L’uso strumentale delle prove false rientra tra le accuse più delicate, poiché tocca il cuore della funzione pubblica. Inserire bustine di droga nelle tasche dei fermati non è solo una simulazione di reato: è manipolazione del processo penale, è peculato di strumenti di indagine e una deviazione gravissima della giustizia.

L’agente che ha denunciato e il senso di vergogna
Tra le carte dell’inchiesta, spicca la testimonianza di un’agente che ha scelto di denunciare i propri colleghi. Un gesto di rottura e coraggio in un ambiente descritto come omertoso e aggressivo. La donna ha affermato di essersi vergognata della divisa, dichiarando di non riconoscersi in ciò che stava accadendo nel corpo di polizia a cui apparteneva.
Le sue parole sono diventate uno spartiacque morale nella vicenda: “Quello che ho visto e sentito non può rappresentare il nostro lavoro. La divisa non è uno scudo per l’impunità”. Il suo contributo si è rivelato decisivo per far emergere il sistema di violenza e falsificazione portato avanti all’interno del gruppo.

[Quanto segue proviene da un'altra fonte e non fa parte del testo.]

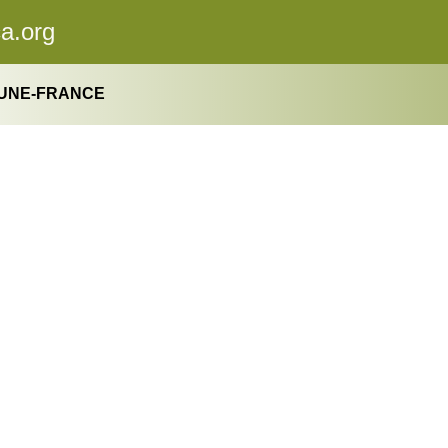
ca.org
AUNE-FRANCE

La reazione politica e il futuro della polizia locale
A indagini chiuse, è intervenuta anche la sindaca Silvia Salis, appena insediata, che ha promesso una revisione radicale del ruolo delle polizie municipali. “Vogliamo ridefinire le competenze della polizia locale”, ha dichiarato, sottolineando l’urgenza di riformare e ripristinare la fiducia pubblica.
La Procura ha quindi formalizzato l’accusa per tutti i 15 indagati, ai quali viene contestato anche il peculato, in relazione all’uso illecito di materiali e strumenti operativi per fini estranei al servizio. L’inchiesta si prepara ora ad approdare in aula, dove dovrà essere verificata la responsabilità penale dei soggetti coinvolti.